Erstes Halbjahr 2010 so heiß wie nie

14,2 ° im Schnitt

© Raunig

Erstes Halbjahr 2010 so heiß wie nie

Das erste Halbjahr 2010 sei weltweit das wärmste seit Beginn der Messungen vor 130 Jahren. Die weltweite Durchschnittstemperatur von Jänner bis Juni sei bei 14,2 Grad Celsius gelegen, das sei um 0,7 Grad mehr als das langjährige Mittel im 20. Jahrhundert. Das zeigten der oberösterreichische Umweltlandesrat Rudi Anschober (G) und Meteorologe Wolfgang Traunmüller (bluesky Wetteranalysen) in einer Pressekonferenz am Donnerstag in Linz auf.

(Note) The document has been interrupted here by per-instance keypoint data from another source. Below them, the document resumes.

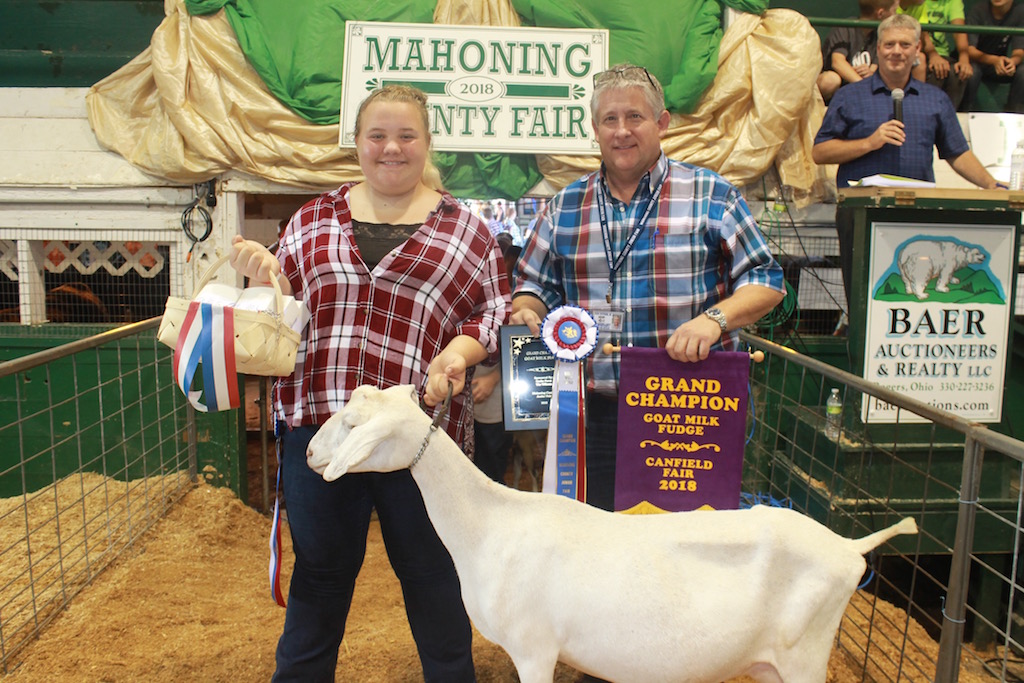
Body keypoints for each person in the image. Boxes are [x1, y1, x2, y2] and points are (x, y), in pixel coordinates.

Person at [228, 84, 510, 682]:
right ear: (356, 142)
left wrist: (457, 354)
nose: (391, 148)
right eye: (377, 135)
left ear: (427, 143)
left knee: (432, 577)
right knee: (320, 576)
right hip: (323, 428)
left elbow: (488, 314)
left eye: (406, 135)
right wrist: (262, 274)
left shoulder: (467, 231)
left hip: (420, 436)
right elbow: (283, 304)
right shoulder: (311, 220)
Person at [510, 64, 786, 513]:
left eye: (634, 117)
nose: (622, 131)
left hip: (686, 409)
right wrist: (527, 309)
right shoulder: (563, 207)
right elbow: (531, 284)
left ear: (662, 123)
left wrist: (714, 320)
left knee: (682, 540)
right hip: (589, 416)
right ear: (595, 129)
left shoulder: (711, 195)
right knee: (594, 535)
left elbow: (766, 280)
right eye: (610, 119)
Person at [812, 13, 999, 305]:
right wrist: (869, 143)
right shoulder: (849, 96)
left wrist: (991, 184)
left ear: (917, 50)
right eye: (889, 44)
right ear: (878, 49)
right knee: (862, 298)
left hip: (916, 214)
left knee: (911, 298)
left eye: (904, 44)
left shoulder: (934, 99)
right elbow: (820, 151)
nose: (896, 51)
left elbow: (957, 152)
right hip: (860, 213)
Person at [472, 232, 517, 484]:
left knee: (490, 470)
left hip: (495, 400)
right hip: (463, 396)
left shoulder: (513, 299)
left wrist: (494, 377)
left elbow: (521, 348)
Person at [817, 0, 901, 103]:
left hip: (861, 93)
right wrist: (863, 86)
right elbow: (837, 62)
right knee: (831, 80)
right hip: (840, 89)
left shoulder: (879, 34)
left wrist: (870, 72)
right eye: (894, 11)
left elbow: (875, 65)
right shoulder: (846, 28)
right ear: (880, 13)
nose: (895, 15)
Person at [903, 0, 972, 108]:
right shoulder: (919, 2)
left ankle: (949, 113)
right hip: (920, 52)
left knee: (958, 72)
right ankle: (928, 111)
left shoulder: (951, 2)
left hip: (942, 53)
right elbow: (923, 34)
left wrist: (964, 59)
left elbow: (959, 30)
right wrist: (933, 55)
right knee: (936, 71)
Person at [964, 0, 1024, 113]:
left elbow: (1019, 51)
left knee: (1022, 71)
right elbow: (969, 50)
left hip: (999, 64)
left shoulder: (1020, 11)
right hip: (977, 62)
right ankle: (965, 113)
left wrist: (1012, 62)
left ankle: (1014, 115)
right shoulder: (978, 10)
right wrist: (994, 60)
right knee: (972, 71)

Auch der Juni sei der heißeste Juni in der Messungsgeschichte und außerdem der 304. Monat in Folge, der wärmer ausfiel als das langjährige Mittel im 20. Jahrhundert. Das würden die Daten des US-Wetterdienstes NOAA belegen, über die "spiegel online aktuell" informiere. "Das zeigt, dass wir keine stabile Temperatursituation haben, sondern dass die Temperaturwerte nach oben gehen", sagte Anschober. Die Klimakrise treibe die Temperatur nach oben, derzeit global schon um etwa ein Grad. Im schlimmsten Fall steige die Durchschnittstemperatur um bis zu sechs Grad bis zum Ende des Jahrhunderts.

Juni liegt auf Rekordkurs
Kurzfristige Schwankungen und Rekorde könnten auch widersprüchlich auftreten, so habe die Durchschnittstemperatur von Jänner bis Juni im oberösterreichischen Zentralraum 7,0 Grad betragen, das sei um 0,3 Gad kälter als im langjährigen Durchschnitt. Der Juni 2010 war hingegen in Oberösterreich mit 17,5 Grad Celsius um knapp ein Grad zu warm, der Juli liege nach den ersten 20 Tagen mit durchschnittlichen 23,4 Grad auf Rekordkurs. Die Sommertemperatur werde überdurchschnittlich ausfallen, der Rekordwert aus dem Jahr 2003 (21,6 Grad) sei aber praktisch nicht mehr zu erreichen.

Betrachte man den Klimatrend, zeige sich, dass die wärmsten zehn Jahre seit 1880 ausnahmslos in den vergangenen 20 Jahren registriert wurden, sechs davon in den vergangenen zehn Jahren. Traunmüller warnte: Dem Weltklimatrend zufolge werde es fast jedes Monat wärmer. "Ein guter Indikator ist der Dachsteingletscher, der zurückgeht", so der Meteorologe. Das durchschnittlich etwa 50 Meter dicke Eis habe innerhalb von drei Jahren 2,20 Meter an Dicke verloren, hätten Messungen der Universität Innsbruck ergeben.

Ungenaue Prognosen
Eiszeiten und Warmzeiten habe es in der Geschichte des Planeten immer schon gegeben, so Anschober weiter, der große Unterschied sei das Tempo, mit dem sich die Temperatur ändere. Das sehe man auch am Beispiel der Hochwassersituation, innerhalb von zwei bis drei Stunden könne die Prognose total drehen, das Wasser bis zu 70 Zentimeter steigen, erläuterte Anschober am Beispiel des Inns in Schärding in Oberösterreich Anfang Juni.

Allein beim Klimaschutz gebe es keine parallele Kurve, was das Tempo beträfe, so Anschober. Ein weltweites Abkommen täte not, in Europa sei das Ziel: keine globale Temperaturerhöhung, die bis Ende des Jahrhunderts über zwei Grad hinausgehe (derzeit vier Grad). Der Schlüssel dazu liege im Umstieg in der Energieerzeugung.